Attorney General Shapiro Announces T-Mobile, Sprint Merger Settlement

March 11, 2020 | Topic: Consumers

HARRISBURG ― Attorney General Josh Shapiro today announced a 12-state settlement with T-Mobile and Sprint that ensures consumers have affordable access to internet and phone service.

Shapiro said the settlement addresses concerns Pennsylvania and the 11 other states had with the proposed merger, and T-Mobile agrees to deliver low-cost plans, locked rates, wider services for low-income households in Pennsylvania and throughout the country, and continued employment for existing workers. The states agree not to appeal the court’s Feb. 11 decision.

“This settlement means we are bridging the gap for people who have been on the wrong side of the digital divide and they will finally have access to affordable high-speed internet. The deal we struck improves on T-Mobile’s prior commitment to the Federal Communications Commission,” Attorney General Shapiro said. “This settlement also recoups tax dollars spent to fight this merger, which was something we had to have in Pennsylvania.”

The settlement, upon the merger’s closing, requires T-Mobile to reimburse each of the 12 states for reasonable fees, costs of investigation, and litigation up to each state’s proportional share of $15 million.

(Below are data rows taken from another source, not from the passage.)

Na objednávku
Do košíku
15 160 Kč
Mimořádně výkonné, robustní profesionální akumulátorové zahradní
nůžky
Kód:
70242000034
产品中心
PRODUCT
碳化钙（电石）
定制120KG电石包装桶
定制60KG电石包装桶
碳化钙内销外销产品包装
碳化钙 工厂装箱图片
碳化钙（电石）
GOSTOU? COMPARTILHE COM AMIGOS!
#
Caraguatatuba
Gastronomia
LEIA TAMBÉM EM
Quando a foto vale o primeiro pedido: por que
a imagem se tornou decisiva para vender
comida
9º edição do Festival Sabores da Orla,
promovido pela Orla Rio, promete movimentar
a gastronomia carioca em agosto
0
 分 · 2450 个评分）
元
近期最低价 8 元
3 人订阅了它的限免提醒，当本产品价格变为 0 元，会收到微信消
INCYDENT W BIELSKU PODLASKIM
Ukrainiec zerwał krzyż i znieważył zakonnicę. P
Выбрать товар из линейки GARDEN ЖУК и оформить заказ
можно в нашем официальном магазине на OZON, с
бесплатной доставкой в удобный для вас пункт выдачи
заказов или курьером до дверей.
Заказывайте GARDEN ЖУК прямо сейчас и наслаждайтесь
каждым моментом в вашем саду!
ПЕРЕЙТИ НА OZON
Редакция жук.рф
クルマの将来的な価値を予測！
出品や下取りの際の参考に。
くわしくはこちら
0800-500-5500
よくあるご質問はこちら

The settlement’s highlights:

Low Cost Plans

  • T-Mobile will offer, for at least five years, low costs plans in at least all the 12 states, including 2GB of high speed data/$15 per month and 5 GB of high speed data/$25 per month

Pricing Commitment

  • T-Mobile will develop rate plans that offer the same or better rate plans than it offered Feb. 4, 2019. These rates will last for five years, which is two years better than T-Mobile’s commitment to the Federal Communications Commission.

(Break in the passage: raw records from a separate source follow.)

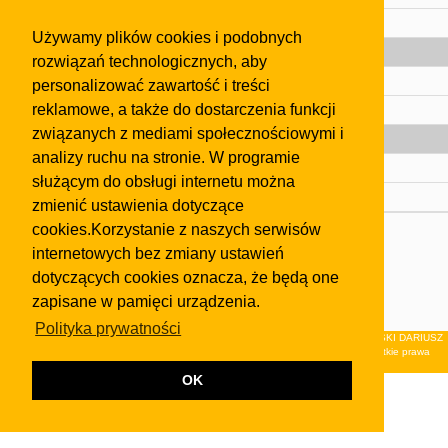
Pomoc
Używamy plików cookies i podobnych
Gazeta
rozwiązań technologicznych, aby
Olkusz
personalizować zawartość i treści
reklamowe, a także do dostarczenia funkcji
Kontakt
związanych z mediami społecznościowymi i
Strefa dla biznesu
analizy ruchu na stronie. W programie
Biura nieruchomości
służącym do obsługi internetu można
Dealerzy i autokomisy
zmienić ustawienia dotyczące
cookies.Korzystanie z naszych serwisów
Skontaktuj się z nami
internetowych bez zmiany ustawień
Korzystanie z tej strony oznacza akceptację postanowień
dotyczących cookies oznacza, że będą one
regulaminu
i
Polityki Prywatności
.
zapisane w pamięci urządzenia.
Klauzula FB
Polityka prywatności
© 2026Wydawnictwo NEON sp. z o.o. (dawniej: FIRMA NEON MAREK KLUCZEWSKI DARIUSZ
KRAWCZYK s.c.) z siedzibą w Olkuszu, ul.Żuradzka 15, 32-300 Olkusz . Wszystkie prawa
zastrzeżone.
OK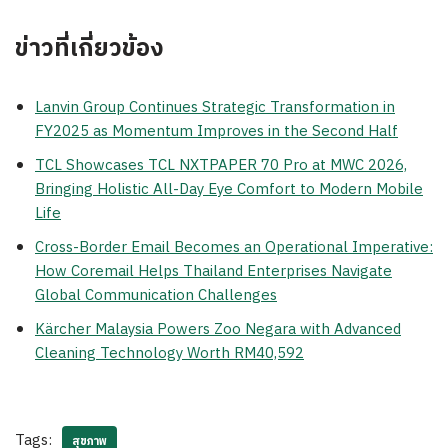
ข่าวที่เกี่ยวข้อง
Lanvin Group Continues Strategic Transformation in
FY2025 as Momentum Improves in the Second Half
TCL Showcases TCL NXTPAPER 70 Pro at MWC 2026,
Bringing Holistic All-Day Eye Comfort to Modern Mobile
Life
Cross-Border Email Becomes an Operational Imperative:
How Coremail Helps Thailand Enterprises Navigate
Global Communication Challenges
Kärcher Malaysia Powers Zoo Negara with Advanced
Cleaning Technology Worth RM40,592
Tags:
สุขภาพ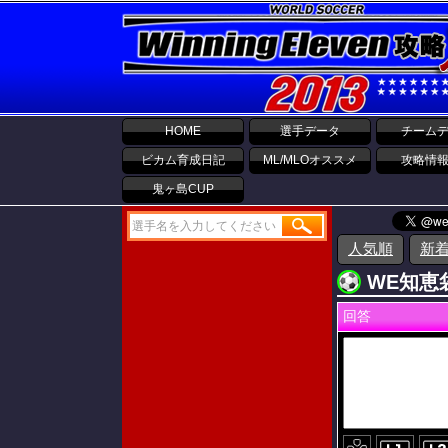
HOME
選手データ
チーム
ビカム育成日記
ML/MLOオススメ
攻略情
鬼ヶ島CUP
人気順
新
WE知恵袋
回答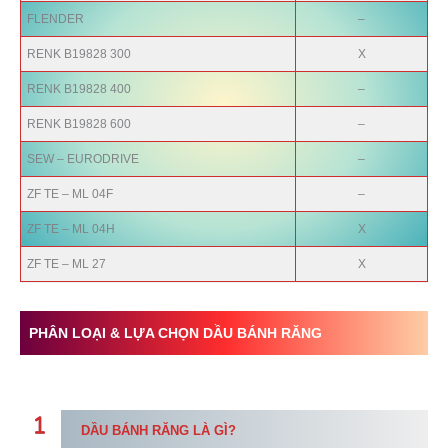
FLENDER
–
RENK B19828 300
X
RENK B19828 400
–
RENK B19828 600
–
SEW – EURODRIVE
–
ZF TE – ML 04F
–
ZF TE – ML 04H
X
ZF TE – ML 27
X
PHÂN LOẠI & LỰA CHỌN DẦU BÁNH RĂNG
DẦU BÁNH RĂNG LÀ GÌ?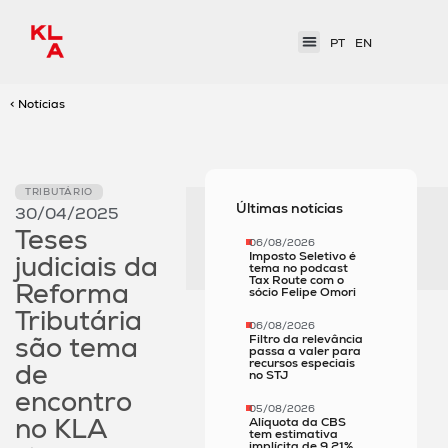
PT
EN
< Notícias
TRIBUTÁRIO
Últimas notícias
30/04/2025
Teses
06/08/2026
Imposto Seletivo é
judiciais da
tema no podcast
Tax Route com o
Reforma
sócio Felipe Omori
Tributária
06/08/2026
são tema
Filtro da relevância
passa a valer para
recursos especiais
de
no STJ
encontro
05/08/2026
no KLA
Alíquota da CBS
tem estimativa
implícita de 9,21%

Free Mobile broadband for low-income households with school age children

  • For five years, T-Mobile will offer its “Project 10 Million” program to as many as 10 million households across the country to qualifying low-income, unconnected households in the 12 states, with 100GB of no-cost broadband internet service per year and a free mobile Wi-Fi hotspot device (up to a $700 million hardware commitment nationwide) and the option to purchase select Wi-Fi-enabled tablets at the company’s expense for each qualifying household.

Jobs

  • All T-Mobile and Sprint retail employees in each of the 12 states in good standing as of the merger’s closing date are to receive an offer of substantially similar employment with New T-Mobile.
  • Non-executive T-Mobile and Sprint employees who join DISH within one year of closing will not have to abide by the new company’s applicable non-compete agreements.

Diversity

  • The new T-Mobile will strive to increase the participation rate in its employee Diversity & Inclusion Program to 60 percent within three years of the transaction closing.

In addition to Attorney General Shapiro, the Attorneys General who joined in the settlement are Connecticut, District of Columbia, Hawaii, Illinois, Maryland, Michigan, Massachusetts, Minnesota, Oregon, Virginia and Wisconsin.